Look below for the line containing "9: (576, 367, 9.57)"; from there, print each line exactly up to and including the line containing "39: (715, 241, 9.59)", and stop.

START PROVIDED RECORDS

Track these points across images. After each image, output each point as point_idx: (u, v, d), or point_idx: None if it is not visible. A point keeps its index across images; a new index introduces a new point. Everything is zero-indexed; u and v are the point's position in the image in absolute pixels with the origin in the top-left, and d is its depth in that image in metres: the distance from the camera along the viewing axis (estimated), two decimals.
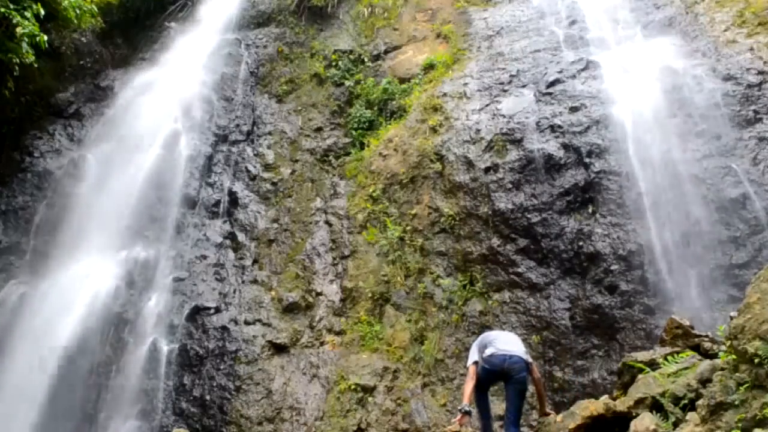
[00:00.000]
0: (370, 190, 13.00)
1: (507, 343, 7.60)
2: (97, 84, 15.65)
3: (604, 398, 6.90)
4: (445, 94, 13.28)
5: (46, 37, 12.05)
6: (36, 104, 14.50)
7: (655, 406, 5.91)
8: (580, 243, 10.24)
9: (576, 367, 9.57)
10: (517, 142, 11.55)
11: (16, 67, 11.95)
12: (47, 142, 14.23)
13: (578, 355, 9.63)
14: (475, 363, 7.55)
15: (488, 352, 7.48)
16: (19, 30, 11.42)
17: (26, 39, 11.62)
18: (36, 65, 12.41)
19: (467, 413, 7.25)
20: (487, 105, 12.59)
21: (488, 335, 7.94)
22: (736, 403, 4.74)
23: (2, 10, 11.17)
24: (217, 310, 11.65)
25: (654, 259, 9.71)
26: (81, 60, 15.74)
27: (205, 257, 12.50)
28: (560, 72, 12.52)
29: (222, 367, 10.93)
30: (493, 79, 13.19)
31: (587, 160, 10.86)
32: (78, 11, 13.47)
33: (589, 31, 13.94)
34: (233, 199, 13.44)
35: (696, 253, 9.61)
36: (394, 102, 14.53)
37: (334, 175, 14.05)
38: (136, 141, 13.85)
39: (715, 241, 9.59)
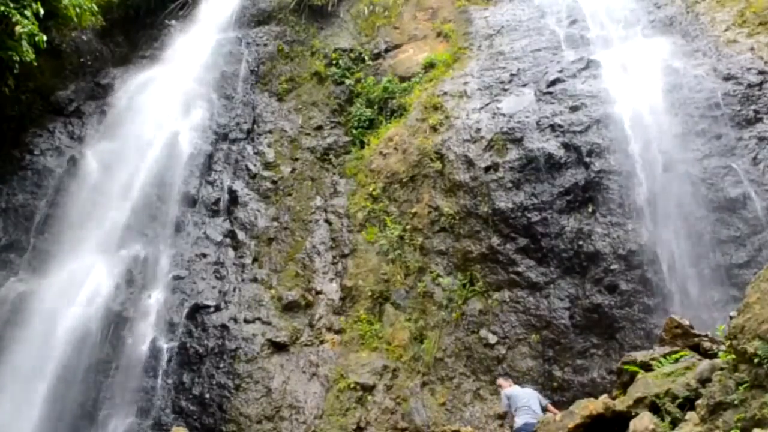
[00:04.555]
0: (370, 189, 12.99)
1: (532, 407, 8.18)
2: (97, 82, 15.63)
3: (604, 397, 6.90)
4: (445, 93, 13.27)
5: (45, 37, 12.05)
6: (36, 102, 14.49)
7: (655, 406, 5.91)
8: (580, 242, 10.23)
9: (575, 366, 9.57)
10: (518, 141, 11.55)
11: (16, 65, 11.93)
12: (47, 139, 14.21)
13: (578, 354, 9.63)
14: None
15: (519, 421, 8.02)
16: (18, 29, 11.41)
17: (26, 37, 11.61)
18: (36, 63, 12.39)
19: None
20: (487, 104, 12.58)
21: (516, 397, 8.41)
22: (736, 402, 4.74)
23: (2, 8, 11.16)
24: (217, 308, 11.65)
25: (654, 259, 9.70)
26: (81, 58, 15.73)
27: (204, 255, 12.49)
28: (561, 71, 12.50)
29: (221, 365, 10.93)
30: (494, 78, 13.18)
31: (587, 159, 10.85)
32: (78, 10, 13.47)
33: (589, 30, 13.92)
34: (233, 198, 13.43)
35: (696, 252, 9.60)
36: (394, 101, 14.52)
37: (334, 173, 14.04)
38: (136, 139, 13.85)
39: (715, 240, 9.58)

END PROVIDED RECORDS

### RESPONSE TO THE TASK
9: (576, 367, 9.57)
10: (517, 142, 11.55)
11: (16, 67, 11.95)
12: (47, 142, 14.23)
13: (578, 355, 9.63)
14: (475, 363, 7.55)
15: (488, 352, 7.48)
16: (19, 30, 11.42)
17: (26, 39, 11.62)
18: (36, 65, 12.41)
19: (467, 413, 7.25)
20: (487, 105, 12.59)
21: (488, 335, 7.94)
22: (736, 403, 4.74)
23: (2, 10, 11.17)
24: (217, 310, 11.65)
25: (654, 259, 9.71)
26: (81, 60, 15.74)
27: (205, 257, 12.50)
28: (560, 72, 12.52)
29: (222, 367, 10.93)
30: (493, 79, 13.19)
31: (587, 160, 10.86)
32: (78, 11, 13.47)
33: (589, 31, 13.94)
34: (233, 199, 13.44)
35: (696, 253, 9.61)
36: (394, 102, 14.53)
37: (334, 175, 14.05)
38: (136, 141, 13.85)
39: (715, 241, 9.59)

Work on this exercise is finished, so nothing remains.